In stage 19 individual time trial, he managed to defy expectations and keep hold of the yellow jersey by a margin of only 23 seconds over challenger Cadel Evans and 31 seconds over teammate Levi Leipheimer. As this was the Tour’s penultimate stage, it was the last real competition of the race (since the final stage is traditionally non-competitive save for a bunched sprint to the finish line) and it secured Contador his first Tour de France victory. It is the closest the top three finishers in the Tour de France have ever finished to one another.

Contador moved to the Astana team for 2008. However, the organizer of the Tour de France, the Amaury Sport Organisation (ASO), announced that Astana would not be invited to any of their events in 2008 due to the doping previously perpetrated by Astana, despite the fact that its management and most of its ridership had changed before the 2008 season.

Consequently, Contador was unable to defend his 2007 Paris-Nice and 2007 Tour de France victories. He went on to win his second Vuelta a Castilla y León, as well as the Tour of the Basque Country by winning the opening stage and the final individual time trial.

His next scheduled race and objective was the Dauphiné Libéré but his team received an invite to the 2008 Giro d’Italia one week prior to the start of the race.
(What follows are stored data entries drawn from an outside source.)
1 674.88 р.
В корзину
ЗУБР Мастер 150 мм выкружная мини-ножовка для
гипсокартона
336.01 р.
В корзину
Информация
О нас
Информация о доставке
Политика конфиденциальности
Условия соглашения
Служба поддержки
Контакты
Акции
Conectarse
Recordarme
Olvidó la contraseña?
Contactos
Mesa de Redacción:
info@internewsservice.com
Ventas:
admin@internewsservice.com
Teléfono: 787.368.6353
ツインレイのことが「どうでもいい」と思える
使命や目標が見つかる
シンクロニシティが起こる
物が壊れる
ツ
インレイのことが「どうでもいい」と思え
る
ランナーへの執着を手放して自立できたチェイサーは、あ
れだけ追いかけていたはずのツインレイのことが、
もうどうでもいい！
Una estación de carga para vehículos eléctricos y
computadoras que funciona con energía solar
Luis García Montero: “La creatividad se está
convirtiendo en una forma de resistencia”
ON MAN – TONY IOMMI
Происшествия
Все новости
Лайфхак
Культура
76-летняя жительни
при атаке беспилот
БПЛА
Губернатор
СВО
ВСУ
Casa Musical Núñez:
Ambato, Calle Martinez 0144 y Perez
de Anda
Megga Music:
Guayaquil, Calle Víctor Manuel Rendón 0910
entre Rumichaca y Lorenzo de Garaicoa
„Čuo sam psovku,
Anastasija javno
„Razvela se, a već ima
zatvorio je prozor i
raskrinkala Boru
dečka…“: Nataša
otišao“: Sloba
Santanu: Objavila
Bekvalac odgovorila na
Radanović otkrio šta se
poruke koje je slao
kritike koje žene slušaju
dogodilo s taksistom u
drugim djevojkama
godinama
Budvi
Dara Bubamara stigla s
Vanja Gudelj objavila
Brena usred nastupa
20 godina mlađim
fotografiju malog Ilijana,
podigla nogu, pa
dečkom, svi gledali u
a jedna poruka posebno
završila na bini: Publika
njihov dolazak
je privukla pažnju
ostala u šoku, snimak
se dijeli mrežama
Contador was on a beach in Spain when he was told he was going to ride the Giro.

Despite the lack of preparation, he finished second in the first individual time trial and took the pink jersey after the 15th stage up to Passo Fedaia. Upon winning the final pink jersey in Milan, he became the first non-Italian to win the Giro d’Italia since Pavel Tonkov in 1996 and also the second Spanish rider to win the Giro after Miguel Indurain won in 1992 and 1993.

Contador later emphasized the importance of this win by saying that “taking part in the Giro and winning it was a really big achievement, bigger than if I’d had a second victory in the Tour de France”.
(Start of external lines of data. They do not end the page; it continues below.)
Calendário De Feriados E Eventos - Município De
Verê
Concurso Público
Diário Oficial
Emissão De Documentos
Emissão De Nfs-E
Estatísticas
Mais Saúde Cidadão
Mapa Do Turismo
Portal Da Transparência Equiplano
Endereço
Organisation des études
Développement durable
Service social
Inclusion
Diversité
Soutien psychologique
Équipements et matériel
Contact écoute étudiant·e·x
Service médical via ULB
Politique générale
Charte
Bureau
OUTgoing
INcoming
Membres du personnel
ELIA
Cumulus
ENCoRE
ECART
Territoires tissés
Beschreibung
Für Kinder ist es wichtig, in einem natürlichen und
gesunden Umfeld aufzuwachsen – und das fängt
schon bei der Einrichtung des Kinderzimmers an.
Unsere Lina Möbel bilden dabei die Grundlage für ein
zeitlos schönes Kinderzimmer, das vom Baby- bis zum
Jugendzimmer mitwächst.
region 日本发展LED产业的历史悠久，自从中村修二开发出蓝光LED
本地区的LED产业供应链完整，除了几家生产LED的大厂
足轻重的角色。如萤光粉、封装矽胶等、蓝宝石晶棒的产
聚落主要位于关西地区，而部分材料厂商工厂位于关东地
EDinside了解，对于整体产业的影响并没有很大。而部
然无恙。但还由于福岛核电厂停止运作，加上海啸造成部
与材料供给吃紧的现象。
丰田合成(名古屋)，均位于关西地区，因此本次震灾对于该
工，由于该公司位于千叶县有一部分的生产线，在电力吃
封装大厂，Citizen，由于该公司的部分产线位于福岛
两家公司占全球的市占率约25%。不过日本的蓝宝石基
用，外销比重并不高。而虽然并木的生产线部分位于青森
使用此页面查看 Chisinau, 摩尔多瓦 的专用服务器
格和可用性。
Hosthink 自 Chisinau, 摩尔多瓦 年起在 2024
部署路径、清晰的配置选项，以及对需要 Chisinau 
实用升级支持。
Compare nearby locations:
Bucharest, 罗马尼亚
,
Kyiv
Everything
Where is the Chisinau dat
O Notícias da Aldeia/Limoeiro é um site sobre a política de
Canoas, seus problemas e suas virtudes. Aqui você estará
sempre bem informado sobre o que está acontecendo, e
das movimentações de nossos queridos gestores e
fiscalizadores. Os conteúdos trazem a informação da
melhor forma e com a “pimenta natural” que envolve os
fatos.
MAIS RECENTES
Contador also won the Vuelta a España in 2008. That win made him the fifth cyclist to win all three Grand Tours, after Jacques Anquetil, Felice Gimondi, Eddy Merckx, and Bernard Hinault

In the process, he also became the first Spaniard, the youngest (age 25), and he accumulated all these three grand tour wins in the shortest amount of time (15 months). He also became only the third cyclist to win the Giro and the Vuelta in the same year, joining Eddy Merckx (who did it in 1973) and Giovanni Battaglin (who did it in 1981).

Vélo d'Or winners (2000-2009): Contador and Schleck at the 2009 Tour de France.
Alberto Contador wearing the yellow jersey leading Andy Schleck at the 2009 Tour de France.
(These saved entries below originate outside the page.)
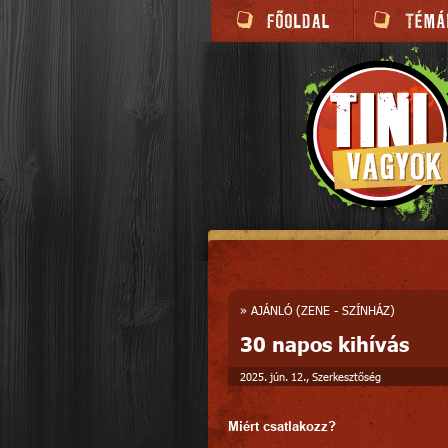
»
AJÁNLÓ (ZENE - SZÍNHÁZ)
30 napos kihívás
2025. jún. 12., Szerkesztőség
Miért csatlakozz?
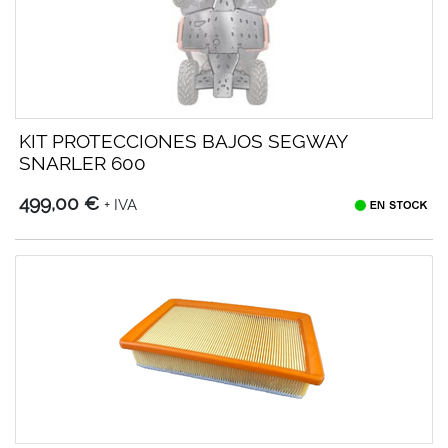
KIT PROTECCIONES BAJOS SEGWAY
SNARLER 600
499,00 €
+ IVA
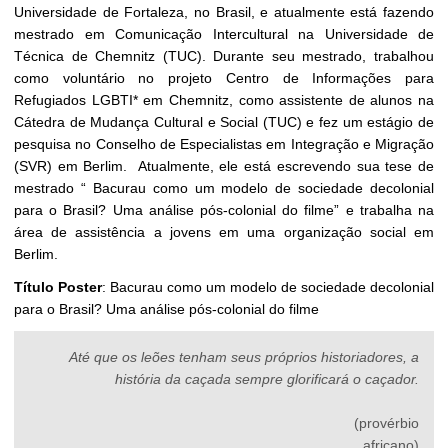
Universidade de Fortaleza, no Brasil, e atualmente está fazendo
mestrado em Comunicação Intercultural na Universidade de
Técnica de Chemnitz (TUC). Durante seu mestrado, trabalhou
como voluntário no projeto Centro de Informações para
Refugiados LGBTI* em Chemnitz, como assistente de alunos na
Cátedra de Mudança Cultural e Social (TUC) e fez um estágio de
pesquisa no Conselho de Especialistas em Integração e Migração
(SVR) em Berlim. Atualmente, ele está escrevendo sua tese de
mestrado “ Bacurau como um modelo de sociedade decolonial
para o Brasil? Uma análise pós-colonial do filme” e trabalha na
área de assistência a jovens em uma organização social em
Berlim.
Título Poster
: Bacurau como um modelo de sociedade decolonial
para o Brasil? Uma análise pós-colonial do filme
Até que os leões tenham seus próprios historiadores, a
história da caçada sempre glorificará o caçador.
(provérbio
africano)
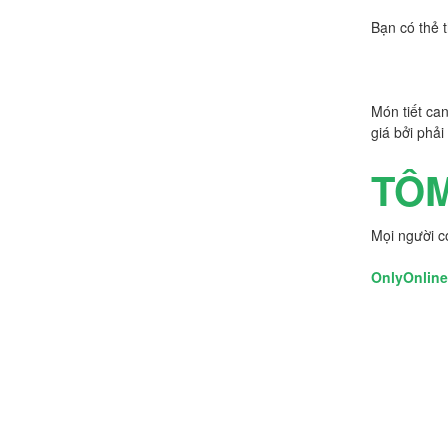
Bạn có thẻ 
Món tiết ca
giá bởi phả
TÔM
Mọi người c
OnlyOnline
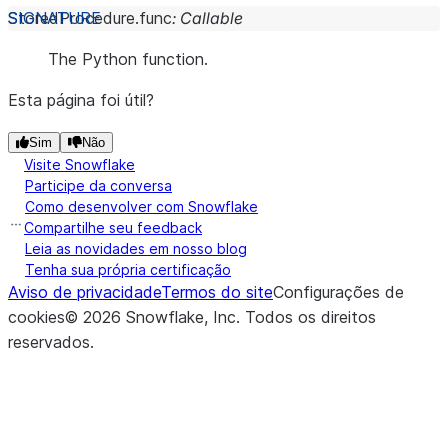
StoredProcedure.
func
:
Callable
The Python function.
Esta página foi útil?
Sim
Não
Visite Snowflake
Participe da conversa
Como desenvolver com Snowflake
Compartilhe seu feedback
Leia as novidades em nosso blog
Tenha sua própria certificação
Aviso de privacidade
Termos do site
Configurações de
cookies
©
2026
Snowflake, Inc.
Todos os direitos
reservados
.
Contador started his 2009 season at the Volta ao Algarve race in Portugal, winning the overall classification, placing second on stage 3, and winning the decisive 33 km individual time trial. Then he won the national TT title, his first National Championship as a professional.

He won his second Tour de France on 26 July 2009 with a winning margin of 4’11” over Andy Schleck. He finished 5’24” ahead of his teammate and rival Lance Armstrong, who finished third in his return to the Tour after a three-year absence.

Contador also won Tour of the Basque Country and RaboRonde Heerlen in 2009.